“The popularization of smartphones and the introduction of tablets and other web-enabled devices have contributed to an explosion in digital media consumption. As these devices gain adoption, we have also seen the rise of the ‘digital omnivores’ -- consumers who access content through several touch-points during the course of their daily digital lives.” said Mark Donovan, comScore senior vice president of mobile.
In order to meet the needs of these hyper-active digital media consumers, advertisers and publishers must learn to navigate this new landscape so they develop cross-platform strategies to effectively engage their audiences.
Key findings highlighted in the comScore report include:
- Mobile phones drive digital traffic around the world, while tablets are gaining steam. The share of non-computer traffic for the U.S. stood at 6.8 percent in August 2011, with approximately two-thirds of that traffic coming from mobile phones, and tablets accounting for much of the remainder.

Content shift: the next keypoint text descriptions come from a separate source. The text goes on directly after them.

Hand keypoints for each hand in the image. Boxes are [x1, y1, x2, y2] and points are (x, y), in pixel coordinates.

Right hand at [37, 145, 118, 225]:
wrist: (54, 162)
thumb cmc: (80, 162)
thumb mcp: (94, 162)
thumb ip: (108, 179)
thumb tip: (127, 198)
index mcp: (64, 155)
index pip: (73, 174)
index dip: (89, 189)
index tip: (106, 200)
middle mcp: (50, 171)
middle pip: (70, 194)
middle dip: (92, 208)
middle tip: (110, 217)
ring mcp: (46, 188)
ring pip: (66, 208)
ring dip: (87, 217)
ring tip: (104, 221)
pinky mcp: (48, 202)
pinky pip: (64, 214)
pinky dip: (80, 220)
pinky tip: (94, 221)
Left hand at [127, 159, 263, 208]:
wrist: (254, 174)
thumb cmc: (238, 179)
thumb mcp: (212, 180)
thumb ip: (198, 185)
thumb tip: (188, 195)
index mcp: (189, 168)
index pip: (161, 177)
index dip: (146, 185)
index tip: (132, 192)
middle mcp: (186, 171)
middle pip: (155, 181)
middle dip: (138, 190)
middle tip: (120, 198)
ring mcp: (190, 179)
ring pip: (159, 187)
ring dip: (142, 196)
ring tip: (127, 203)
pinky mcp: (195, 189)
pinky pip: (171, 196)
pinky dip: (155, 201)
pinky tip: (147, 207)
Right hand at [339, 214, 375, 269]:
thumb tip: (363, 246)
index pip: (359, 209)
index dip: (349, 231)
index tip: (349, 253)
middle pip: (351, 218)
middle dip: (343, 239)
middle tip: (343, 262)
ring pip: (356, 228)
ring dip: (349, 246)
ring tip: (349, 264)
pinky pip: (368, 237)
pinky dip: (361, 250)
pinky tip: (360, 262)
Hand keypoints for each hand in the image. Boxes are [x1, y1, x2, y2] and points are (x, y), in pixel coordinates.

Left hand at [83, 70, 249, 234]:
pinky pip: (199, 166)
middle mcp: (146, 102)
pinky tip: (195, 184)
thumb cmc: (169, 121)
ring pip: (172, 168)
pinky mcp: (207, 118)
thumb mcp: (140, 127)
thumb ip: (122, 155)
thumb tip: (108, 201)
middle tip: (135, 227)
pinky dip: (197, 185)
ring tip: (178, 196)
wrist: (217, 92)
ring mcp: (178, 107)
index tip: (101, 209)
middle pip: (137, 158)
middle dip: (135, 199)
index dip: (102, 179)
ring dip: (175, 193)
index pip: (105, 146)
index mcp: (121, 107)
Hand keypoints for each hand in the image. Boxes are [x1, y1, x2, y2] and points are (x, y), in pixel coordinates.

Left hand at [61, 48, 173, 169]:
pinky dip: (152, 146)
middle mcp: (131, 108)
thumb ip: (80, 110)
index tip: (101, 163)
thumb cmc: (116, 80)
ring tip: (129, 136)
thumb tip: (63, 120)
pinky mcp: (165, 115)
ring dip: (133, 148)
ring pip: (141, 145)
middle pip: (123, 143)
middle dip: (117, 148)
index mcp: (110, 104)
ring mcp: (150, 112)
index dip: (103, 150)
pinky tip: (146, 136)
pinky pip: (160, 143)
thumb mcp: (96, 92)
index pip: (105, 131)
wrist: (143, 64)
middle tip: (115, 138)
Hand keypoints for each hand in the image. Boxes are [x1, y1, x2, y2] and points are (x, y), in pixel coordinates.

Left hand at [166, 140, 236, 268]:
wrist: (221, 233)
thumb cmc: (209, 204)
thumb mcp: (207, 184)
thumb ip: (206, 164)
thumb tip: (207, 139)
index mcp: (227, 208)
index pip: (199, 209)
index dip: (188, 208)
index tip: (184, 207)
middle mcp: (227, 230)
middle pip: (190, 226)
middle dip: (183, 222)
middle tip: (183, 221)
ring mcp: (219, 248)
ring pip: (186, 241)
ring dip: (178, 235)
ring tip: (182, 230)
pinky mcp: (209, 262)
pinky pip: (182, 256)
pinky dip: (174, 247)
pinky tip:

- Increased WiFi availability and mobile broadband adoption in the U.S. are helping drive connectivity. In August 2011, more than one third (37.2 percent) of U.S. digital traffic coming from mobile phones occurred via a WiFi connection. This percentage grew nearly 3 points in just the past three months. On the other hand, tablets, which traditionally required a WiFi connection to access the Internet, are increasingly driving traffic using mobile broadband access. In August, nearly 10 percent of traffic from tablets occurred via a mobile network connection.
- Today, half of the total U.S. mobile population uses mobile media. The mobile media user population (those who browse the mobile web, access applications, or download content) grew 19 percent in the past year to more than 116 million people at the end of August 2011.
- iPads dominate among tablets in driving digital traffic. In August 2011, iPads delivered 97.2 percent of all tablet traffic in the U.S. iPads have also begun to account for a higher share of Internet traffic than iPhones (46.8 percent vs. 42.6 percent of all iOS device traffic).
- In the U.S., tablet users display the characteristics of early technology adopters: young males in upper income brackets. In August, 54.7 percent of all tablet owners were male and nearly 30 percent were age 25-34. Nearly half (45.9 percent) of tablet owners belonged to households earning $100K and more.
- Nearly half of tablet owners made or completed a purchase on their tablet. Tablet owners exhibited significant use of their devices throughout the entire online shopping process – from doing the initial planning, conducting product and store research, making price comparisons, to finally transacting.
- In the past month, more than half of tablet owners looked up product or price information for a specific store (56 percent) and read customer ratings and reviews while on a tablet (54 percent).
- Nearly 3 out of 5 tablet owners consume news on their tablets. 58 percent of tablet owners consumed world, national or local news on their devices, with 1 in 4 consuming this content on a near-daily basis on their tablets.
- Tablets facilitate real-time social networking. Nearly 3 in 5 tablet owners updated their social networking status or commented on others’ status on their device during September, while slightly less than half shared their location using a location-sharing site.
- The incremental reach through mobile and connected devices should not be underestimated. In the case of a publisher such as Pandora, the incremental reach of additional channels, such as connected devices, is significant. In August 2011, the additional mobile and connected device audience for Pandora accounted for more than half of their total cross-platform audience.
Although the Android platform accounts for the highest share of the smartphone market (43.7 percent in August), its total audience among mobile and connected devices in current use is eclipsed by the Apple iOS audience.
The iOS platform had the highest share of connected devices and smartphones in use at 43.1 percent, fueled by the iPad’s dominance in the tablet market, while Android accounted for 34.1 percent of the total mobile and connected device universe.
The iOS platform also accounts for the largest share of Internet traffic, measured in terms of browser-based page views, in the U.S. at present. When measuring market share of Internet traffic by platform, iOS accounted for more than half (58.5 percent) of the share of total non-computer traffic in the U.S. market.
Android OS ranked second, delivering 31.9 percent of overall non-computer traffic in August. With iOS having a significantly higher share of traffic (58.5 percent) compared to its share of devices (43.1 percent), it suggests that iOS users are heavier-than-average consumers of Internet content -- they're the digital omnivores. Their appetite is voracious.